> **Provided data**
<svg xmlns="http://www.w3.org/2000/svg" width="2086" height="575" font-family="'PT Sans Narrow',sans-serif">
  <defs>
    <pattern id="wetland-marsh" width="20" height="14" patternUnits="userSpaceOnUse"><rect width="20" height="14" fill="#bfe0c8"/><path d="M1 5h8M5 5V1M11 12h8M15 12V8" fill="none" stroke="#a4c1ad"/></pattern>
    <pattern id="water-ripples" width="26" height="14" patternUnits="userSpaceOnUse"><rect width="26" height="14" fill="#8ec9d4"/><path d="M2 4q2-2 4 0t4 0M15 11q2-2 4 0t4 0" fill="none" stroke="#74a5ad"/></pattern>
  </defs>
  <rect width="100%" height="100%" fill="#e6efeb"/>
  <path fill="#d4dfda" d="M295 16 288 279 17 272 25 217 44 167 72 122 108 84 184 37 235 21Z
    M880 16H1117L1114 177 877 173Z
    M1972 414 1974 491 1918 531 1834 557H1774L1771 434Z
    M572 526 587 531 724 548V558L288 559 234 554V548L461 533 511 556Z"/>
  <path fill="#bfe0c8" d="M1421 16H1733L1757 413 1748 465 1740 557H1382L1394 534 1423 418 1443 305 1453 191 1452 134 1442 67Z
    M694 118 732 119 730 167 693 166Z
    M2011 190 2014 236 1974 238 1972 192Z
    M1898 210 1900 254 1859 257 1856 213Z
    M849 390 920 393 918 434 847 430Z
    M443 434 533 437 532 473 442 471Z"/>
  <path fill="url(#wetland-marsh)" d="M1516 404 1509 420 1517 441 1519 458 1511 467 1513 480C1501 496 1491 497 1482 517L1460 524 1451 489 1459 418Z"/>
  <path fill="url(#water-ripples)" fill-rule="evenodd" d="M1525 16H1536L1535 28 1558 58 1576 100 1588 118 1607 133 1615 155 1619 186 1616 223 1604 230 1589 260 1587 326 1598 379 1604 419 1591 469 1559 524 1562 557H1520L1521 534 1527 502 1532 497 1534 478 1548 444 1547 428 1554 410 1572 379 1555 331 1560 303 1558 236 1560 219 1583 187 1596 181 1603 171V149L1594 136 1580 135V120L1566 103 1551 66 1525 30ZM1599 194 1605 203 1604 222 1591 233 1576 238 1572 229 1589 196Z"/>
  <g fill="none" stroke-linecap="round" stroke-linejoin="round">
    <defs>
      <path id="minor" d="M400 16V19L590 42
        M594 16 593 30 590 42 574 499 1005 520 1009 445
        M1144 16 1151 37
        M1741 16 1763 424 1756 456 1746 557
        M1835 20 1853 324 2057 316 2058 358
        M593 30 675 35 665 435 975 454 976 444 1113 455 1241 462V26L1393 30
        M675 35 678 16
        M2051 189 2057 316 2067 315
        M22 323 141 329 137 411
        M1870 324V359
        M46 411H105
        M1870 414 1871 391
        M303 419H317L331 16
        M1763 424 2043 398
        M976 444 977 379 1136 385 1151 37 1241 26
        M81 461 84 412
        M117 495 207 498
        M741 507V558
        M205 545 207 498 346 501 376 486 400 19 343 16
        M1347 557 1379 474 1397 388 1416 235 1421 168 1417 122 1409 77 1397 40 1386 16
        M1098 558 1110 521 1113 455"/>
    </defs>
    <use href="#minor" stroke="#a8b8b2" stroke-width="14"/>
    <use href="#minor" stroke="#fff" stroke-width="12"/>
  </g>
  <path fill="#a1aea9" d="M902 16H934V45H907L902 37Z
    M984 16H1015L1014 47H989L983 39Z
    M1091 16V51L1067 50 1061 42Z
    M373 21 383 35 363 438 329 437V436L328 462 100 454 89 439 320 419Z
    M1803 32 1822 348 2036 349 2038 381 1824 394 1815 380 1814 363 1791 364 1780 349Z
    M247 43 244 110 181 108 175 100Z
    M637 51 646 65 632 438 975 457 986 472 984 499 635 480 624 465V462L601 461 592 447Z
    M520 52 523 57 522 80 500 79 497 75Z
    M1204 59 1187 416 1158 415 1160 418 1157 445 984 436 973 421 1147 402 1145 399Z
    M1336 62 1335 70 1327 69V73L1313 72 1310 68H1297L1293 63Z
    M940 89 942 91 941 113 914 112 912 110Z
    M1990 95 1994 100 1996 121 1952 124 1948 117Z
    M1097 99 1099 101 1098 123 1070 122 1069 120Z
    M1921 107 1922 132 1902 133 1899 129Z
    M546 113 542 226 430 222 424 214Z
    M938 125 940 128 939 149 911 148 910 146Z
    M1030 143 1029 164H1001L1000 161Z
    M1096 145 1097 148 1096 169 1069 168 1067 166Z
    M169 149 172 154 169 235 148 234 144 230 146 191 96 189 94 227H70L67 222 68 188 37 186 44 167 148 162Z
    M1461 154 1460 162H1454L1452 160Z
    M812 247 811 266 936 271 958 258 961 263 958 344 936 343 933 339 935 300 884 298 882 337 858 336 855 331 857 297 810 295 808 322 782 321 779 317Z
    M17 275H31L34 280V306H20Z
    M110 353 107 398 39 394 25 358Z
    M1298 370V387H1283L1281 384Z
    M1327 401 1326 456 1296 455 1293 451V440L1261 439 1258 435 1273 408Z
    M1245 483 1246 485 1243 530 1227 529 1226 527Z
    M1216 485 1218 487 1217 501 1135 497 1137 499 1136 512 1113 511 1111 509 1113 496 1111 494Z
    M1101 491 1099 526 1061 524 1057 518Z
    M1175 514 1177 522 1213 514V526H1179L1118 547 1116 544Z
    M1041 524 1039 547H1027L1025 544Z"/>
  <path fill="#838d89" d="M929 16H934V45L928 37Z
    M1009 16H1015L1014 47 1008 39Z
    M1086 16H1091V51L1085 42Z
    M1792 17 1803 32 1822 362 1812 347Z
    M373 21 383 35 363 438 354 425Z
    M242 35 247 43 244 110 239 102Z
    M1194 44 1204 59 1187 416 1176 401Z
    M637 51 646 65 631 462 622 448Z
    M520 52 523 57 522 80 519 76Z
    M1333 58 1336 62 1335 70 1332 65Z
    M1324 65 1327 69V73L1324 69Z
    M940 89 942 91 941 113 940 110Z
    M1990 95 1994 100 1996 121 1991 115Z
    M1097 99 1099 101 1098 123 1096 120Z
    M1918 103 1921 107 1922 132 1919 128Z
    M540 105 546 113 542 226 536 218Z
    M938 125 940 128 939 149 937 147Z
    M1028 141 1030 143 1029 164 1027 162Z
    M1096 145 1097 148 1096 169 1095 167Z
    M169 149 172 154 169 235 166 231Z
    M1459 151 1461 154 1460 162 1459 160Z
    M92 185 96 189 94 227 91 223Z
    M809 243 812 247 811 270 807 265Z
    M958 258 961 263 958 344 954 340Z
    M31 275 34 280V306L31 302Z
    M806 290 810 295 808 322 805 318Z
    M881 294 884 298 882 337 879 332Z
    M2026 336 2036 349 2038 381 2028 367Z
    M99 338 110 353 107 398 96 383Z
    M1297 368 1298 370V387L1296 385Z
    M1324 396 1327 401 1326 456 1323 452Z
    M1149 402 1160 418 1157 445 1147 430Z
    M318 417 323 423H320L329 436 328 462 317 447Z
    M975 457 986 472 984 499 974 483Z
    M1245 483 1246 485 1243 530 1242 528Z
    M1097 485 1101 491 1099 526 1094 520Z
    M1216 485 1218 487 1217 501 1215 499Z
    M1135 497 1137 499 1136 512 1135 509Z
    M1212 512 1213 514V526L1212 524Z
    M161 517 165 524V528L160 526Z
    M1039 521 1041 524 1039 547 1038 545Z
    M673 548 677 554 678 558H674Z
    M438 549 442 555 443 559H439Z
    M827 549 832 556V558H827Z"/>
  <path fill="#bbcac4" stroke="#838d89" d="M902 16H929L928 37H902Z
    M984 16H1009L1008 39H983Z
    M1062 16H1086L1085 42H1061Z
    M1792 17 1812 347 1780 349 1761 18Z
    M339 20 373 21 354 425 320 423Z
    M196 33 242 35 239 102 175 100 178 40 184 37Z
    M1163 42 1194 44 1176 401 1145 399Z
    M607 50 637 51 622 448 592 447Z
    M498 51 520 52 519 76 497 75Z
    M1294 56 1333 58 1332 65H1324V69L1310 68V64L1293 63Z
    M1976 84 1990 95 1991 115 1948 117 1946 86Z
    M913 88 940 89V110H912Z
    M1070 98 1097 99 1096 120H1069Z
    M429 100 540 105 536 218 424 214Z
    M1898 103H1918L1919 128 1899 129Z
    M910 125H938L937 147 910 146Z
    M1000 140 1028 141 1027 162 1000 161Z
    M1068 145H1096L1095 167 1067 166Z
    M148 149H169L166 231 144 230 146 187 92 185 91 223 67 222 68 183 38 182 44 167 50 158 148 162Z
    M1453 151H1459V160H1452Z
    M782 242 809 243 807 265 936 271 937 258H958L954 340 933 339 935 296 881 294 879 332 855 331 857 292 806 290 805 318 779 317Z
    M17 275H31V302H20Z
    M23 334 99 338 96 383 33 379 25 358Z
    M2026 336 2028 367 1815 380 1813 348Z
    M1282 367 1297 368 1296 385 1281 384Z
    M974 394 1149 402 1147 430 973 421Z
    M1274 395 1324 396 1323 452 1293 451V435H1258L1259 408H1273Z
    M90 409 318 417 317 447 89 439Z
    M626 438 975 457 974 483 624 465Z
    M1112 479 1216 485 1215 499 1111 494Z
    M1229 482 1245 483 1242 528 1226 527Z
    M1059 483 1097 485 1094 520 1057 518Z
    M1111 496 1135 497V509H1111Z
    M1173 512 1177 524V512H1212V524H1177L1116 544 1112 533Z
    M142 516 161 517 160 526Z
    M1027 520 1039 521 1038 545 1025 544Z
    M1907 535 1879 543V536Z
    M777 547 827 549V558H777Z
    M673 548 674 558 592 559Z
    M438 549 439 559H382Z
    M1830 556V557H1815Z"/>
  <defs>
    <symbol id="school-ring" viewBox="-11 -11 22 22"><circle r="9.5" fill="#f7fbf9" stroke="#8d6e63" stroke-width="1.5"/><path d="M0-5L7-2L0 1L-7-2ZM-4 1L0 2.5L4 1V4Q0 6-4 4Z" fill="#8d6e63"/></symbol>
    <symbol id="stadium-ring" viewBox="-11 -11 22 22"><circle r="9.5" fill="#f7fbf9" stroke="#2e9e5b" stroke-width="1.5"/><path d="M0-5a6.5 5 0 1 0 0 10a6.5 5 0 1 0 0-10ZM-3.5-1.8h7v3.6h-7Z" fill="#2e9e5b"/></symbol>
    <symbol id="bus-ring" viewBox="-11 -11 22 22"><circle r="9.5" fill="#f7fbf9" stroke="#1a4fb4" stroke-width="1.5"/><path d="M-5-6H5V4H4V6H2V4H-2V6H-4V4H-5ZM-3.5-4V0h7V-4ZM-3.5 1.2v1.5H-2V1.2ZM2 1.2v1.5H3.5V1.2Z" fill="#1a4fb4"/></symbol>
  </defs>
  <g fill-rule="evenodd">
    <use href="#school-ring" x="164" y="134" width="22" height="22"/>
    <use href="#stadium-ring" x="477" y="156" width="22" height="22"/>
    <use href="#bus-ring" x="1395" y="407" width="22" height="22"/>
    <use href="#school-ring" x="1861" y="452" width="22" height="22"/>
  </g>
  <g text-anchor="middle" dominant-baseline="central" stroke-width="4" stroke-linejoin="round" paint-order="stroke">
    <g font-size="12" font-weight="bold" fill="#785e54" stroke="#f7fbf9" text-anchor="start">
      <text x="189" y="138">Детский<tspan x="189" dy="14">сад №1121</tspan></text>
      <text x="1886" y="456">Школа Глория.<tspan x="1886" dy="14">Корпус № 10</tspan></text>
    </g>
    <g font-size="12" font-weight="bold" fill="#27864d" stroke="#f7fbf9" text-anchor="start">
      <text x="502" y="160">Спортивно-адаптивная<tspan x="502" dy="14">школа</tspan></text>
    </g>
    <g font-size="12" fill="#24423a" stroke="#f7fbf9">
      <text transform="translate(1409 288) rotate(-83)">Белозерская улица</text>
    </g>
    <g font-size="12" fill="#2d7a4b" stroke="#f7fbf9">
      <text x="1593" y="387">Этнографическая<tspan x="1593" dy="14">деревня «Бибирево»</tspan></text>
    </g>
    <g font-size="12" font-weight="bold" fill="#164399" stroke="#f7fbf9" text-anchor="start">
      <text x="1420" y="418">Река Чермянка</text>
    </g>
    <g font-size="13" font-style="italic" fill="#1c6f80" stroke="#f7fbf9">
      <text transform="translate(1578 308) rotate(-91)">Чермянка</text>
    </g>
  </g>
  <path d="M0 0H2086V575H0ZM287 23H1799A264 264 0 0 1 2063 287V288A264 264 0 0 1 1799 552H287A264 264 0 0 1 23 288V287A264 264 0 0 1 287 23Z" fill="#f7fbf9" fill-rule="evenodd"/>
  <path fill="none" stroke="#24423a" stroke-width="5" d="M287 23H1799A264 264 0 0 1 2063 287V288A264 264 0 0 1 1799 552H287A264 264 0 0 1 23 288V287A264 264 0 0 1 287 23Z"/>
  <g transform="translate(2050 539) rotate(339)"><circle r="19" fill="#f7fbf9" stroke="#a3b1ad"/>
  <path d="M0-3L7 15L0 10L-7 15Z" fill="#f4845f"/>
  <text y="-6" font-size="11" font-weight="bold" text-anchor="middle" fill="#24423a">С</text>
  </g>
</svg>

> **Your assignment**
A single number is the answer: how many lines of the material above hold the word "round"?

> **Response for this exercise**
2